Linear and Weakly Nonlinear Models of Wind Generated Surface Waves in Finite Depth

This work regards the extension of the Miles’ and Jeffreys’ theories of growth of wind-waves in water of finite depth. It is divided in two major sections. The first one corresponds to the surface water waves in a linear regimes and the second one to the surface water waver considered in a weak nonlinear, dispersive and anti-dissipative regime. In the linear regime, we extend the Miles’ theory of wind wave amplification to finite depth. The dispersion relation provides a wave growth rate depending to depth. A dimensionless water depth parameter depending to depth and a characteristic wind speed, induces a family of curves representing the wave growth as a function of the wave phase velocity and the wind speed. We obtain a good agreement between our theoretical results and the data from the Australian Shallow Water Experiment as well as the data from the Lake George experiment. In a weakly nonlinear regime the evolution of wind waves in finite depth is reduced to an anti-dissipative Kortewegde Vries-Burgers equation and its solitary wave solution is exhibited.

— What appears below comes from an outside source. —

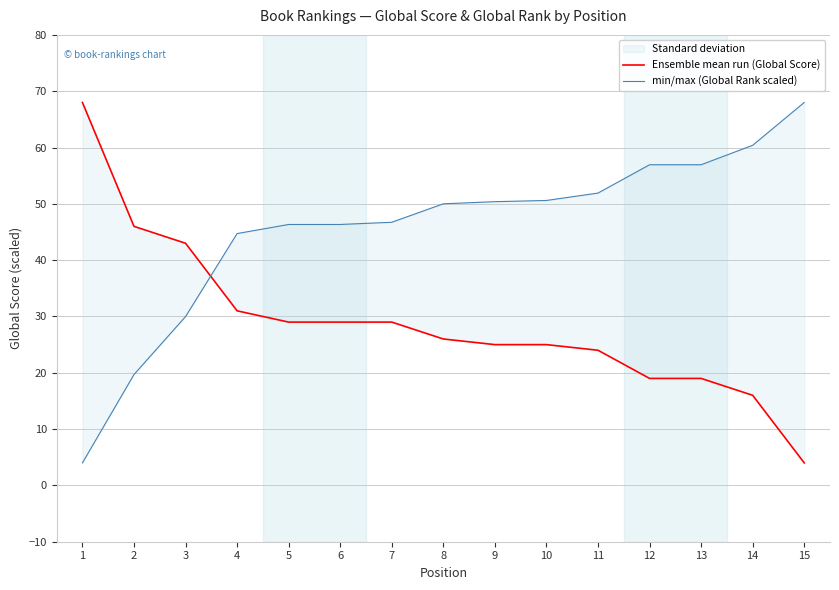

Read the min/max (Global Rank scaled) value at 11.

51.9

Anti-dissipation phenomenon accelerates the solitary wave and increases its amplitude which leads to its blow-up and breaking. Blow-up is a nonlinear, dispersive and anti-dissipative phenomenon which occurs in finite time. A consequence of anti-dissipation is that any solitary waves’ adjacent planes of constants phases acquire different velocities and accelerations and ends to breaking which occurs in finite space and in a finite time prior to the blow-up. It worth remarking that the theoretical amplitude growth breaking time are both testable in the usual experimental facilities. At the end, in the context of wind forced waves in finite depth, the nonlinear Schrödinger equation is derived and for weak wind inputs, the Akhmediev, Peregrine and Kuznetsov-Ma breather solutions are obtained.